PAGE EXTRACT:
****

# Hawaiin themed pulled pork



## otis857 (Jan 12, 2012)

Greetings or should I say Aloha?

   Its a little late to post this, but I need a good Hawaiian type of rub, finishing or bbq sauce, or marinade for smoking a Pork Butt this Saturday. We are having our annual "after the hangover" party Sat nite, and want to do a Tiki party theme. Now I've got a traditional pork butt down pretty good, but what about an island type of variation? maybe something using pineapple juice or other tropical ingredients? Suggestions please???


----------



## johnnie walker (Jan 12, 2012)

That sounds like it would be good. I can't help you out but someone else that can will be along shortly. Or you could PM Chef Jimmy J on here.


----------



## scarbelly (Jan 12, 2012)

If you want a truly authentic Kahlua Pork here is a tried and true recipe that I used when I was a caterer 

5# Pork Butt trimmed of excess fat and a couple of slashes to allow the penetration of the salt and the liquid smoke.

****

COLLECTED DATA:
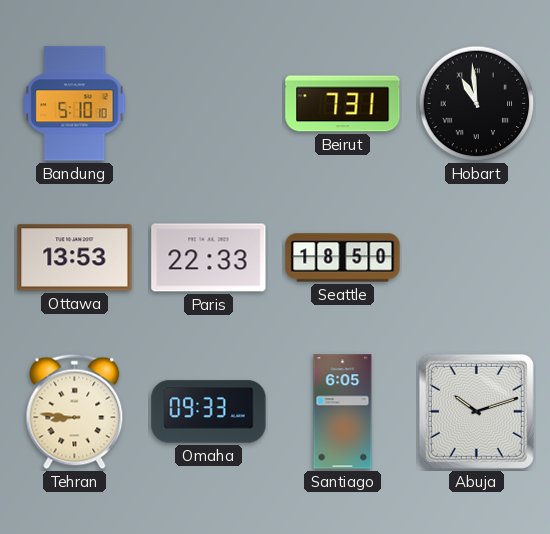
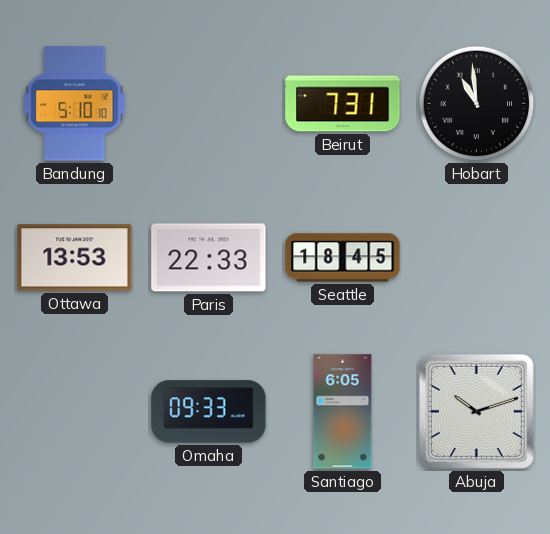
Seattle: 18:50 -> 18:45
Tehran: 8:46 -> none
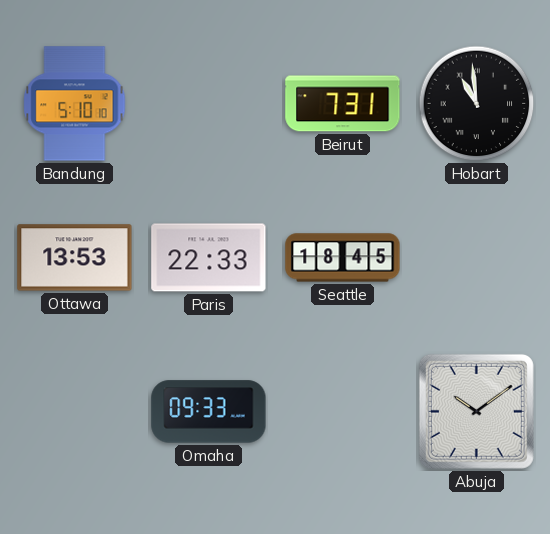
Santiago: 6:05 -> none
Abuja: 10:12 -> 10:09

****

TO BE DONE:
#1 Translate this sentence from the pulled pork thread into Spanish: "I can't help you out but someone else that can will be along shortly."
#2 For each statement, answer yes or no based on the pulled pork thread, and quote the words from the thread that decide it: (a) The pork butt is to be smoked on Saturday. (b) johnnie walker offers a recipe for the pork. (c) The recipe starts with a pork butt trimmed of excess fat.
#3 List the username of everyone who posts in the pulled pork thread.

SOLUTIONS TO THE TASKS:
#1 No puedo ayudarte, pero alguien más que sí pueda llegará en breve.

#2
(a) Yes: "for smoking a Pork Butt this Saturday"
(b) No: "I can't help you out"
(c) Yes: "5# Pork Butt trimmed of excess fat"

#3
otis857
johnnie walker
scarbelly